When a document is stored in Elasticsearch, it is indexed and fully searchable within 1 second. Elasticsearch uses an inverted index data structure that supports full-text searches efficiently and very fast.
The above diagram shows the data flow when a document is indexed into a Elasticsearch cluster. It includes following basic steps:
Step 1: The client makes a request to put a document into the cluster, a coordinator node in the cluster takes the request to process.
Step 2: The coordinator node uses the pipeline
parameter in the indexing request to check if the document needs to
be enriched or transformed before routing to a data node for further processing.
If answer is No
, the document is routed to a data node in the cluster. If the answer is Yes
, the document is routed to an ingest node in the
cluster to enrich the document. When the enriching process is done, the ingest node continues routing the enriched document to the data node.
Decision of which data node in the cluster will take the document to process further is based on index’s shard information and the hashing modulo formular:
shard = hash(routing) % number_of_shards
Step 3: The data node parses the document to a JSON object then checking if there is any text
values in the object.
If the text
values are found, a text analysis process will be involved. It analyzes, breaks the text into more
useful structural components. It also applies some processing to make the document more relevant to fulltext search.
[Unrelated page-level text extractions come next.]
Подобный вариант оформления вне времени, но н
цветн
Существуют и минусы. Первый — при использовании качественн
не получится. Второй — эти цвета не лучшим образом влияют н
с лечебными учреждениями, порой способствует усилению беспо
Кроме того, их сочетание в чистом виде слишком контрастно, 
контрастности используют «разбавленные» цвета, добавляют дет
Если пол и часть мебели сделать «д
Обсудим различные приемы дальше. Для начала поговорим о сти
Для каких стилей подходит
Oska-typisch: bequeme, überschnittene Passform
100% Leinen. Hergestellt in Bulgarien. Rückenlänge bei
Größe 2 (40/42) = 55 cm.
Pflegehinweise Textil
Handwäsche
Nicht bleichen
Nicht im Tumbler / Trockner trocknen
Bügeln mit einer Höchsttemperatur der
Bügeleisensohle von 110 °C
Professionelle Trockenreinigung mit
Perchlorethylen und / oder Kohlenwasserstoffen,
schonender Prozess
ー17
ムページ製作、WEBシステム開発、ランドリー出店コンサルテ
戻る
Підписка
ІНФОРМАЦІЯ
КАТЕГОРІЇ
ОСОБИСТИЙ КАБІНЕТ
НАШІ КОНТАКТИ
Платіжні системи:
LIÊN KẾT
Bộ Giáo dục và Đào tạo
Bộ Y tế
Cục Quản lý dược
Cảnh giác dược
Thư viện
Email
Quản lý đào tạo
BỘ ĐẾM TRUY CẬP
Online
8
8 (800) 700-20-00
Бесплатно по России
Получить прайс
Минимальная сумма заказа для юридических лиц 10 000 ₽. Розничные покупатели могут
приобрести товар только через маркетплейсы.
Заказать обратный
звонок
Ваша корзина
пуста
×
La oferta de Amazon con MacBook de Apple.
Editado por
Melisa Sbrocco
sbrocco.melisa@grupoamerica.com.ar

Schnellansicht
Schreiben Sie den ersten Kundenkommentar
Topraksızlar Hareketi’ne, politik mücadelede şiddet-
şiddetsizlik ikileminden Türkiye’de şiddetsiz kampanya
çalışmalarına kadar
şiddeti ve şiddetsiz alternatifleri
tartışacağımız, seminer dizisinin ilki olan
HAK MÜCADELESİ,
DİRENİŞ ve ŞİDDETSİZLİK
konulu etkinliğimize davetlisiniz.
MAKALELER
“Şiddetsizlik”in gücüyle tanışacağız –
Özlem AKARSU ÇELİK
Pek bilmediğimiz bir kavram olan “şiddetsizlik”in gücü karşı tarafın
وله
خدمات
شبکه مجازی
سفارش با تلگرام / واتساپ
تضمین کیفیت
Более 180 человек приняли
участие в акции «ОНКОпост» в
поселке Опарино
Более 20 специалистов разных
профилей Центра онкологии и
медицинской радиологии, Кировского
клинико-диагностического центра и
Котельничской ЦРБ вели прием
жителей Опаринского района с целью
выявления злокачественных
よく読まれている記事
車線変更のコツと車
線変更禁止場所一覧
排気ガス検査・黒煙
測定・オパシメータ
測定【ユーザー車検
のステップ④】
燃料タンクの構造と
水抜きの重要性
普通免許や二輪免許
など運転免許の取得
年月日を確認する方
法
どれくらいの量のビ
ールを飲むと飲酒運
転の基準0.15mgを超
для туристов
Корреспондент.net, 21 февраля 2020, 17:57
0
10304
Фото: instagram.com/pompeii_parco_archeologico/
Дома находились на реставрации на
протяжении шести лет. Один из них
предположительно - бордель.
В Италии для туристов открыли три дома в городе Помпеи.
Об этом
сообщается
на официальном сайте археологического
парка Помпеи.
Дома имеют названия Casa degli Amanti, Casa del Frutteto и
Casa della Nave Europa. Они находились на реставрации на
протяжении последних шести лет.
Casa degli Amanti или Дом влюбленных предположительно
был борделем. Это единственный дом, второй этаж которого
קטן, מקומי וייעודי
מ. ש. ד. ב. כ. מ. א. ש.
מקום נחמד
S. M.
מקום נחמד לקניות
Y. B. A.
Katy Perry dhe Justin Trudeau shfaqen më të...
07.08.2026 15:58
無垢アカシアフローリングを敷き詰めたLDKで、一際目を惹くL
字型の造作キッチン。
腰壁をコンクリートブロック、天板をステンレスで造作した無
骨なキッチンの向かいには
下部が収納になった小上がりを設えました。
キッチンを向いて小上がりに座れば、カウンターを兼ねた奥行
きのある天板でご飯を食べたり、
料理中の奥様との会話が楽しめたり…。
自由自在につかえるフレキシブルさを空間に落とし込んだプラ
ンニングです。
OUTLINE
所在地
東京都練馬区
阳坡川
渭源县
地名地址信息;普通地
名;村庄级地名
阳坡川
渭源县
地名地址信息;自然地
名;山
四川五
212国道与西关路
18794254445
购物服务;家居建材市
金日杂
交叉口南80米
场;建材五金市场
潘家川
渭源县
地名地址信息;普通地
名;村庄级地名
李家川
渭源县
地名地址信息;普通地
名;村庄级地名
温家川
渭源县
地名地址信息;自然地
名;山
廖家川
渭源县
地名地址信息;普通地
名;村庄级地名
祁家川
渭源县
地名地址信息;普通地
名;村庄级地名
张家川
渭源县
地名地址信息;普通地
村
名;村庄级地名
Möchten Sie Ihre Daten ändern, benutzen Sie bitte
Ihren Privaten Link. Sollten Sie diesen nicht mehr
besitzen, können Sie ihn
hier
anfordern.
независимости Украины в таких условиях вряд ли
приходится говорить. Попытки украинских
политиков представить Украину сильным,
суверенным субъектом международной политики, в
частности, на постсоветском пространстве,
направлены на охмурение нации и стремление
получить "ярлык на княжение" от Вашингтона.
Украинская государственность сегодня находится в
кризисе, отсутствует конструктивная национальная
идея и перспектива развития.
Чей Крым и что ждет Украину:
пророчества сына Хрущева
Finally, the document is added to a memory buffer and appended to the transaction log.
When the buffer fills up, the documents are written to a segment and then the buffer is clear. In the meantime, the transaction log still keeps the documents until it gets big enough, a full commit is performed. The documents is flushed to disk permanently, the old transaction log is deleted and the new one is created.
If the replication is enabled, the replication data process are triggered. This data node sends a replication request to a data node which contains replicas shards of the index. The whole indexing process here will be done on that node to create a copy of those documents.